[Start Task data]
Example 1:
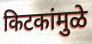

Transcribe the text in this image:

किटकांमुळे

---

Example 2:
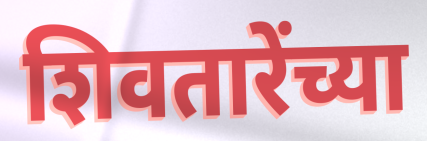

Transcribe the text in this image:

शिवतारेंच्या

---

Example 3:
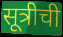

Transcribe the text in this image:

सूत्रीची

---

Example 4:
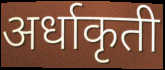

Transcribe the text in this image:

अर्धाकृती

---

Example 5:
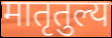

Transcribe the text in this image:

मातृतुल्य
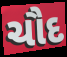
ચૌદ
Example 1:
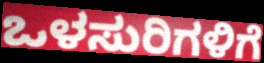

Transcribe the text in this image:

ಒಳಸುರಿಗಳಿಗೆ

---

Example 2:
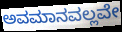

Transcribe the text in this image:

ಅವಮಾನವಲ್ಲವೇ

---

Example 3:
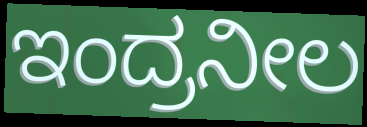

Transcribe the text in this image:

ಇಂದ್ರನೀಲ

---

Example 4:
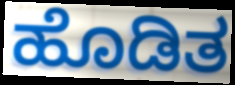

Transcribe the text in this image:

ಹೊಡಿತ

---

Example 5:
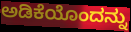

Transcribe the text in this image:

ಅಡಿಕೆಯೊಂದನ್ನು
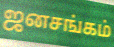
ஜனசங்கம்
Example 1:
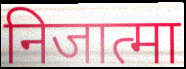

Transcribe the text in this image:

निजात्मा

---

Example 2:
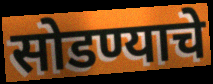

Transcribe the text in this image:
[End Task data]
> **What is expected**: Copy the entire listing above word for word, leaving out the pictures.

> **Output of the exercise**:
Example 1:

Transcribe the text in this image:

किटकांमुळे

---

Example 2:

Transcribe the text in this image:

शिवतारेंच्या

---

Example 3:

Transcribe the text in this image:

सूत्रीची

---

Example 4:

Transcribe the text in this image:

अर्धाकृती

---

Example 5:

Transcribe the text in this image:

मातृतुल्य
ચૌદ
Example 1:

Transcribe the text in this image:

ಒಳಸುರಿಗಳಿಗೆ

---

Example 2:

Transcribe the text in this image:

ಅವಮಾನವಲ್ಲವೇ

---

Example 3:

Transcribe the text in this image:

ಇಂದ್ರನೀಲ

---

Example 4:

Transcribe the text in this image:

ಹೊಡಿತ

---

Example 5:

Transcribe the text in this image:

ಅಡಿಕೆಯೊಂದನ್ನು
ஜனசங்கம்
Example 1:

Transcribe the text in this image:

निजात्मा

---

Example 2:

Transcribe the text in this image:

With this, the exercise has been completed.